As pausas para hidratação adotadas na Copa do Mundo de 2026 deixaram de ser apenas uma medida de preservação física para os atletas e se transformaram em uma mina de ouro comercial para as emissoras de televisão e grandes astros do esporte. Inspirada em práticas consolidadas no esporte norte-americano, a dinâmica introduziu duas paradas obrigatórias por partida (uma em cada tempo, com duração de três minutos) para amenizar os efeitos do calor. Porém, a interrupção que mudou a estrutura tradicional dos dois tempos de jogo gerou mais janelas comerciais e aumentou o volume de peças publicitárias nas transmissões.
A novidade tem sido alvo de vaias e críticas por parte de torcedores que enxergam fins exclusivamente comerciais na mudança. Apesar disso, o presidente da Fifa, Gianni Infantino, negou interesses financeiros por parte da entidade, explicando que a principal razão é o forte calor e o desgaste de uma competição de 39 dias que pode exigir até oito partidas por seleção.
O dirigente assegurou ainda que a Fifa não obteve receitas extras com as pausas, já que os contratos comerciais foram fechados antes do início do torneio, e que a publicidade veiculada nesses intervalos é de responsabilidade das próprias emissoras.
Se por um lado a mudança divide opiniões nas arquibancadas, por outro ela consolidou o ex-jogador britânico David Beckham como um dos principais beneficiados econômicos do Mundial.

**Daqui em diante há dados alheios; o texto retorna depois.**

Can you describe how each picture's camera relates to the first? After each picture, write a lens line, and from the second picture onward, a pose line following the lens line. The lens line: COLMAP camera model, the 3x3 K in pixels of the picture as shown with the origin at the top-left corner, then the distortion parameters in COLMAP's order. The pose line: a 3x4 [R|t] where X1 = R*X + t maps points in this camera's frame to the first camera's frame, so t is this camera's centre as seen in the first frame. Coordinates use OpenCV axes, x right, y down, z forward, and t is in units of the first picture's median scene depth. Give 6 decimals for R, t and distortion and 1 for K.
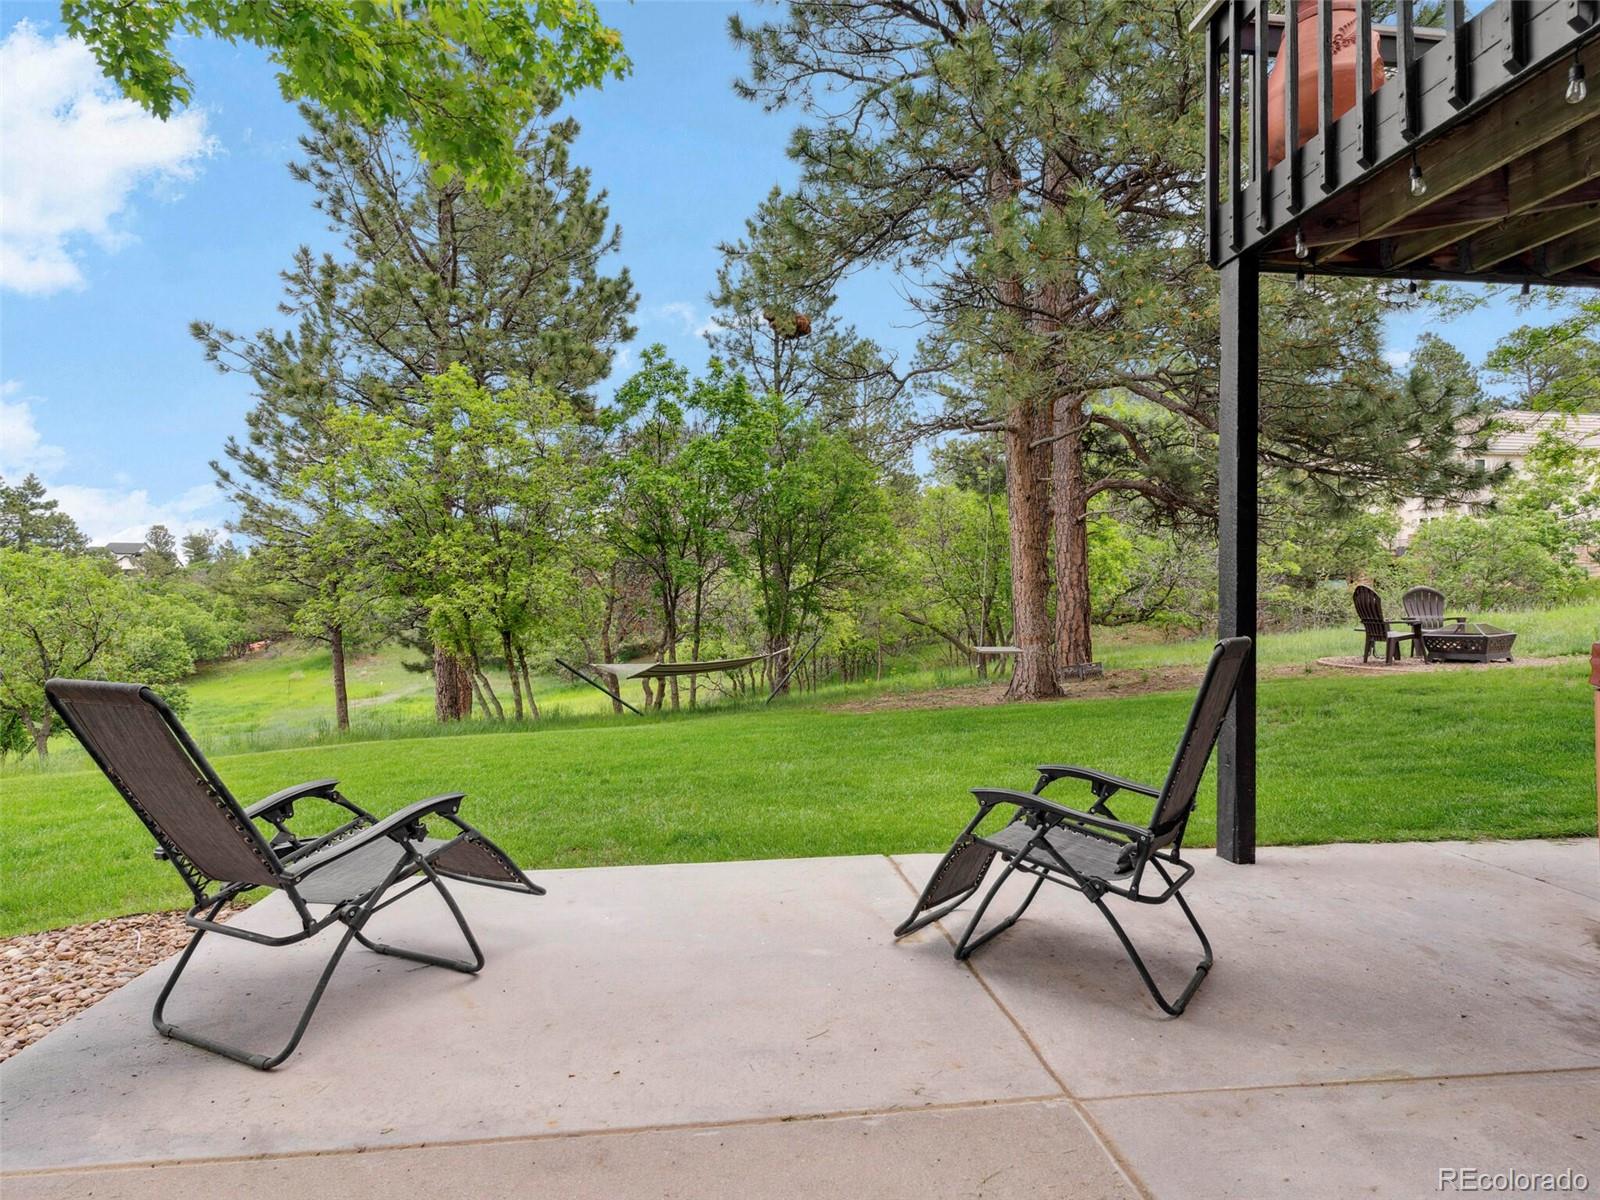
lens RADIAL K [[859.8, 0, 800.0], [0, 859.8, 600.0], [0, 0, 1]] dist [-0.000211, -0.000271]
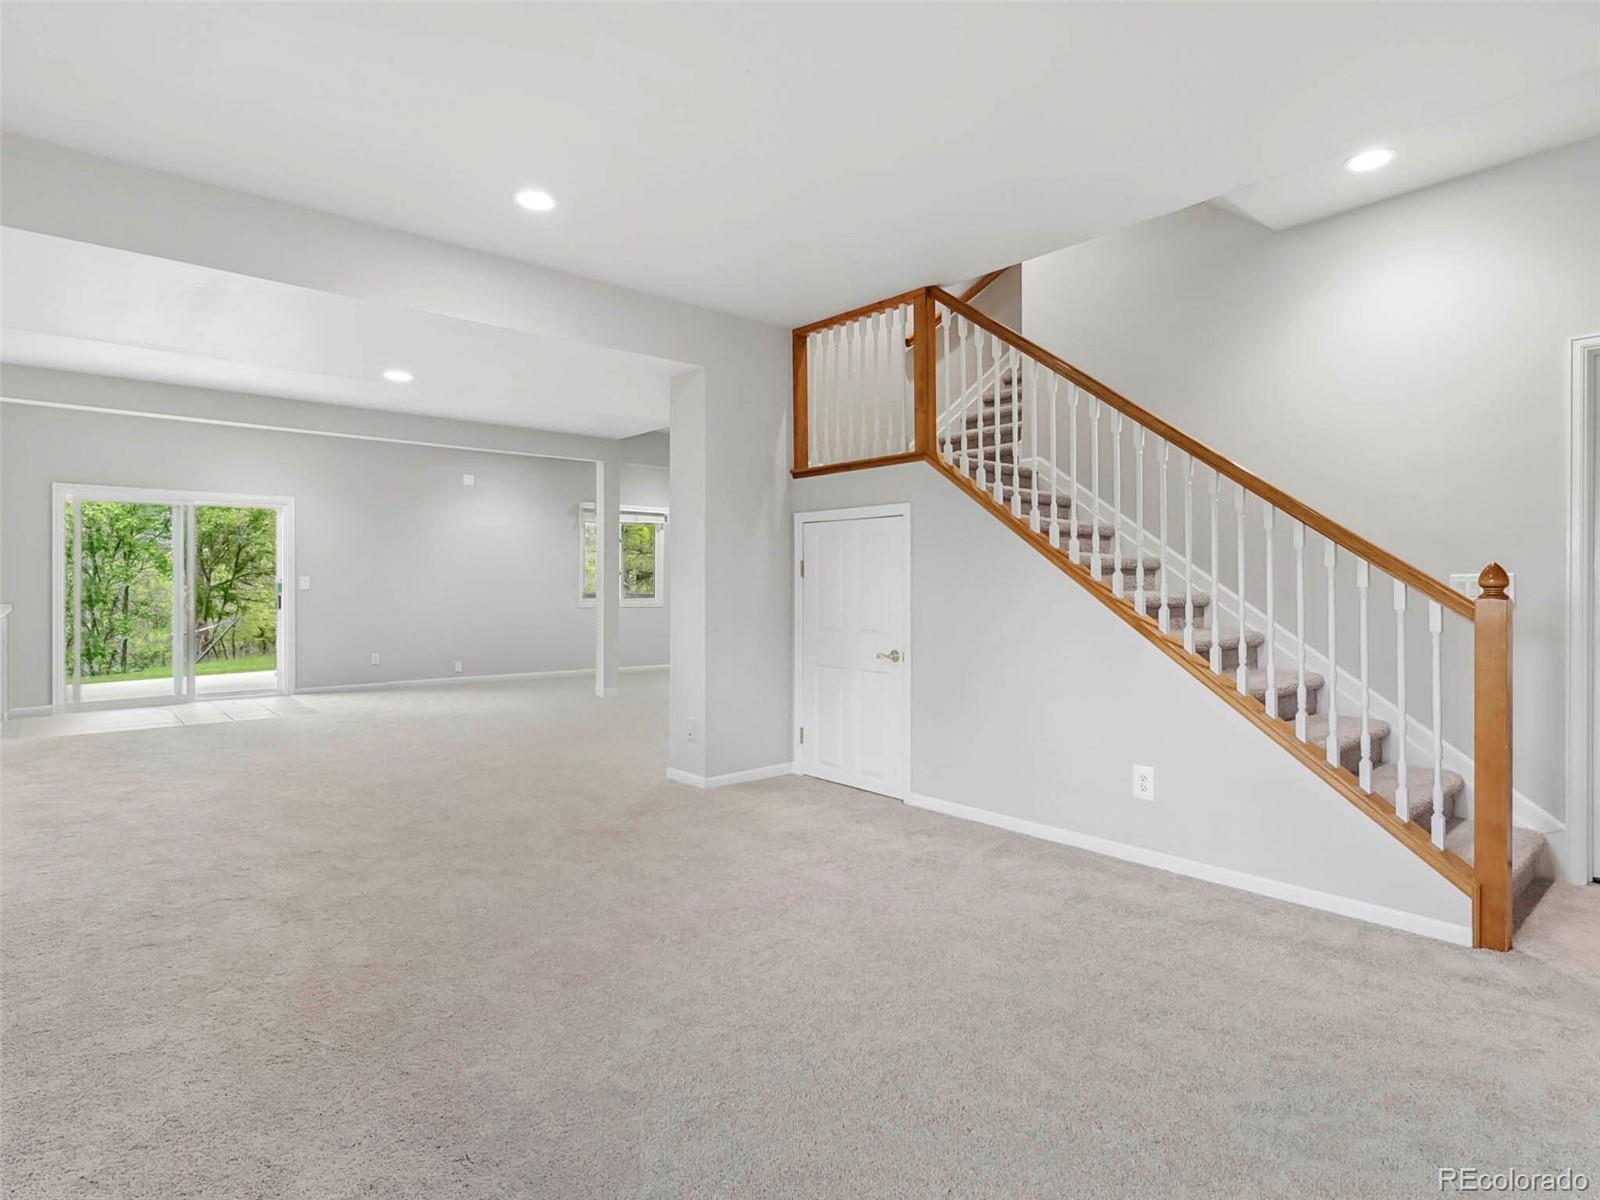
lens RADIAL K [[859.8, 0, 800.0], [0, 859.8, 600.0], [0, 0, 1]] dist [-0.000211, -0.000271]
pose [[0.825597, -0.009431, 0.564181, -0.009829], [0.007608, 0.999955, 0.005581, 0.010642], [-0.564209, -0.000316, 0.825632, -0.606363]]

Atuando como um dos grandes garotos-propaganda do futebol nos Estados Unidos, o ex-atleta tem seu rosto exibido nas televisões americanas por pelo menos oito marcas de peso durante as transmissões.
Entre as empresas que protagonizam as campanhas publicitárias com o astro estão: Pepsi, McDonald’s, Lay’s, Stella Artois, Home Depot, Bank of America, Verizon e Adidas (marca com a qual Beckham mantém um contrato vitalício).
Especialistas em negócios esportivos apontam que essas campanhas veiculadas especificamente nos novos intervalos da Copa do Mundo devem render a Beckham cerca de US$ 25 milhões (cerca de R$ 130 milhões). De acordo com Patrick Rishe, diretor do programa de negócios esportivos da Universidade de Washington, esses valores refletem o enorme apelo comercial, a credibilidade e a força da imagem global do britânico, atributos que poucos atletas no mundo conseguem manter após a aposentadoria.
“Esse valor mostra o tamanho da fama global de Beckham, seu enorme apelo comercial e a força da sua imagem. Poucos atletas conseguem atrair tantas marcas diferentes. Ele é reconhecido em qualquer lugar do mundo e transmite credibilidade”, disse Patrick.